● WORK REQUIRED:
Your response should be the complete listing, returned exactly as written.

● DATA LISTING:

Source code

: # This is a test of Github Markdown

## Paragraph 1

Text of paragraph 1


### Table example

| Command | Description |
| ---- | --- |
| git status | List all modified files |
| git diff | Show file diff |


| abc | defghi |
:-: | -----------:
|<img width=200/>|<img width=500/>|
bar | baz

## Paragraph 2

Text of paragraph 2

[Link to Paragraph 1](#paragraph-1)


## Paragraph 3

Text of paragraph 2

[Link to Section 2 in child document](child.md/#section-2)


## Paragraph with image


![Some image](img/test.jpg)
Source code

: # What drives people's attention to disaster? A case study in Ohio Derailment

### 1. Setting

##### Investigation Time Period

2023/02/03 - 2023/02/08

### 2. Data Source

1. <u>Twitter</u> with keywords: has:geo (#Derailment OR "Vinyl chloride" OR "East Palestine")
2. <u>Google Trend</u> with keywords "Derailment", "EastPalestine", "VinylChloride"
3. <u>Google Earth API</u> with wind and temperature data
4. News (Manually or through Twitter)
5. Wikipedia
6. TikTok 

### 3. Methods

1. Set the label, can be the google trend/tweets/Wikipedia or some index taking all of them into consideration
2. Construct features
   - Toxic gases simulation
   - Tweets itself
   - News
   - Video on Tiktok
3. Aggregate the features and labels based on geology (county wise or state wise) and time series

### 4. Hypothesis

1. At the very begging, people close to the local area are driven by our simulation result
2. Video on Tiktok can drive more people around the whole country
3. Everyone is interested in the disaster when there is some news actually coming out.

● EXERCISE RESULT:
Source code

: # This is a test of Github Markdown

## Paragraph 1

Text of paragraph 1


### Table example

| Command | Description |
| ---- | --- |
| git status | List all modified files |
| git diff | Show file diff |


| abc | defghi |
:-: | -----------:
|<img width=200/>|<img width=500/>|
bar | baz

## Paragraph 2

Text of paragraph 2

[Link to Paragraph 1](#paragraph-1)


## Paragraph 3

Text of paragraph 2

[Link to Section 2 in child document](child.md/#section-2)


## Paragraph with image


![Some image](img/test.jpg)
Source code

: # What drives people's attention to disaster? A case study in Ohio Derailment

### 1. Setting

##### Investigation Time Period

2023/02/03 - 2023/02/08

### 2. Data Source

1. <u>Twitter</u> with keywords: has:geo (#Derailment OR "Vinyl chloride" OR "East Palestine")
2. <u>Google Trend</u> with keywords "Derailment", "EastPalestine", "VinylChloride"
3. <u>Google Earth API</u> with wind and temperature data
4. News (Manually or through Twitter)
5. Wikipedia
6. TikTok 

### 3. Methods

1. Set the label, can be the google trend/tweets/Wikipedia or some index taking all of them into consideration
2. Construct features
   - Toxic gases simulation
   - Tweets itself
   - News
   - Video on Tiktok
3. Aggregate the features and labels based on geology (county wise or state wise) and time series

### 4. Hypothesis

1. At the very begging, people close to the local area are driven by our simulation result
2. Video on Tiktok can drive more people around the whole country
3. Everyone is interested in the disaster when there is some news actually coming out.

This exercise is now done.